Here’s the part of the story where choice comes in. I could, of course, have gone through induced labor and delivered my tiny twins. But my blood pressure was hovering around 165/120 (often going higher), even with treatment. Can you imagine what labor would have done to my body with blood pressure that high? My doctor recommended, and I agreed, that I undergo the much less stressful intact dilation and extraction procedure–what the “pro-life” forces often like to call a “partial birth abortion.” (…)

As I lay on the gurney, waiting for my procedure to start, I felt a gulf of grief and emptiness the like of which I have never known. I felt abandoned by God. I lay there, crying, alone, surrounded by doctors and nurses. You can’t imagine the sadness.

I was lucky. Are you surprised that I would say that? I was lucky because the partial-birth abortion ban was not yet in effect in October of 2004. If it had been, I would have been forced to undergo labor and delivery, no matter the risks to my health, and I might right now be either dead or so brain damaged I would be unable to type this.”

And this:

“I also know a woman who had two “partial-birth abortions,” or D&Xs (dilation and extraction) as they are more accurately called. My friend Tiffany is a carrier of a terrible genetic abnormality. In addition to other defects, her babies developed with no faces, with no way to eat or breathe. They were doomed. The only way to extract them without hurting her chances of ever having another baby was through a D&X.”

And this essay that I will never forget, about a woman whose child died in her womb, and who couldn’t find anyone to do a dilation and evacuation, the safest procedure for someone in her condition, because it was too controversial:

“I could feel my baby’s dead body inside of mine. This baby had thrilled me with kicks and flutters, those first soft tickles of life bringing a smile to my face and my hand to my rounding belly. Now this baby floated, limp and heavy, from one side to the other, as I rolled in my bed.

And within a day, I started to bleed. My body, with or without a doctor’s help, was starting to expel the fetus. Technically, I was threatening a spontaneous abortion, the least safe of the available options.

I did what any pregnant patient would do. I called my doctor. And she advised me to wait. (…)

On my fourth morning, with the bleeding and cramping increasing, I couldn’t wait any more. I called my doctor and was told that since I wasn’t hemorrhaging, I should not come in. Her partner, on call, pedantically explained that women can safely lose a lot of blood, even during a routine period.

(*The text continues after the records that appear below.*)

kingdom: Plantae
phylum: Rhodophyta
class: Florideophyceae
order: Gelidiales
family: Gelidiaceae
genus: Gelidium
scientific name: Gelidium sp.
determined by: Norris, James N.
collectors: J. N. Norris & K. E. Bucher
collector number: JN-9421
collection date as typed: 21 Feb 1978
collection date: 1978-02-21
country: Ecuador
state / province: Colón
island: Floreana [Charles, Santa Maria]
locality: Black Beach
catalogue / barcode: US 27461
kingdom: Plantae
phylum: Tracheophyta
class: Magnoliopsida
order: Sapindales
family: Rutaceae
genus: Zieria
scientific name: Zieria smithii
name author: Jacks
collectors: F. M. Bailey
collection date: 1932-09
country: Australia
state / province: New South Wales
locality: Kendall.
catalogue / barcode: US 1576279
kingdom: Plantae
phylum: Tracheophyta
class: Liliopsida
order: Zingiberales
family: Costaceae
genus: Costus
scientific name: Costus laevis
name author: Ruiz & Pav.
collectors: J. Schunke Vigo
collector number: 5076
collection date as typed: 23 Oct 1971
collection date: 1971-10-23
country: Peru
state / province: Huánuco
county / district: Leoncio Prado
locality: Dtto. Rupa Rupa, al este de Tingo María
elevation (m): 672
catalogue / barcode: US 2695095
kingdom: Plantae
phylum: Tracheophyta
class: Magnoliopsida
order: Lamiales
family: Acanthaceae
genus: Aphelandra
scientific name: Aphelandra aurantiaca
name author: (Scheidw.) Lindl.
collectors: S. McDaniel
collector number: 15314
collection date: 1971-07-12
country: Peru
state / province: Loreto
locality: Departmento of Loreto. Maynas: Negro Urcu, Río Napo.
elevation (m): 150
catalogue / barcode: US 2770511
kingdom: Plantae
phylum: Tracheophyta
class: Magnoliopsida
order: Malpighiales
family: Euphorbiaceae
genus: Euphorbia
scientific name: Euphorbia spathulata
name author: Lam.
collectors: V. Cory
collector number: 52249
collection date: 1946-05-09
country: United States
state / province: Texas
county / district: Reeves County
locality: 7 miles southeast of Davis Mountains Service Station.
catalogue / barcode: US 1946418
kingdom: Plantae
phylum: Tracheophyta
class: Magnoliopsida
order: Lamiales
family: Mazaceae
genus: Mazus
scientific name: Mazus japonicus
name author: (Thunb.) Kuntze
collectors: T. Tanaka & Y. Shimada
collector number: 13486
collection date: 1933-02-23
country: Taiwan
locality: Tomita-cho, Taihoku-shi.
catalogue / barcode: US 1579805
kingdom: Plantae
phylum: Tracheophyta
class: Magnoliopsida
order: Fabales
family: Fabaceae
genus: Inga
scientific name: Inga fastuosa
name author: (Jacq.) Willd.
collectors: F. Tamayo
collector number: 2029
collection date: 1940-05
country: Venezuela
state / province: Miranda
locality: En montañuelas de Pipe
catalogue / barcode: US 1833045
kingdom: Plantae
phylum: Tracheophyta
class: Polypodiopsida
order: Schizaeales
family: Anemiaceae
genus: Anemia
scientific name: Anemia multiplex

I began calling labor and delivery units at the top five medical centers in my area. I told them I had been 19 weeks along. The baby is dead. I’m bleeding, I said. I’m scheduled for a D&E in a few days. If I come in right now, what could you do for me, I asked.

Don’t come in, they told me again and again. “Go to your emergency room if you are hemorrhaging to avoid bleeding to death. No one here can do a D&E today, and unless you’re really in active labor you’re safer to wait.””

Why didn’t her own Ob/Gyn do the procedure?

“I can’t do these myself,” said my doctor. “I trained at a Catholic hospital.”

George Tiller endured decades of terrorism to help women like these, women in unspeakably awful situations whom very few people were willing to help, given the price domestic terrorists had decided that anyone who helped them would have to pay. Now he has given his life.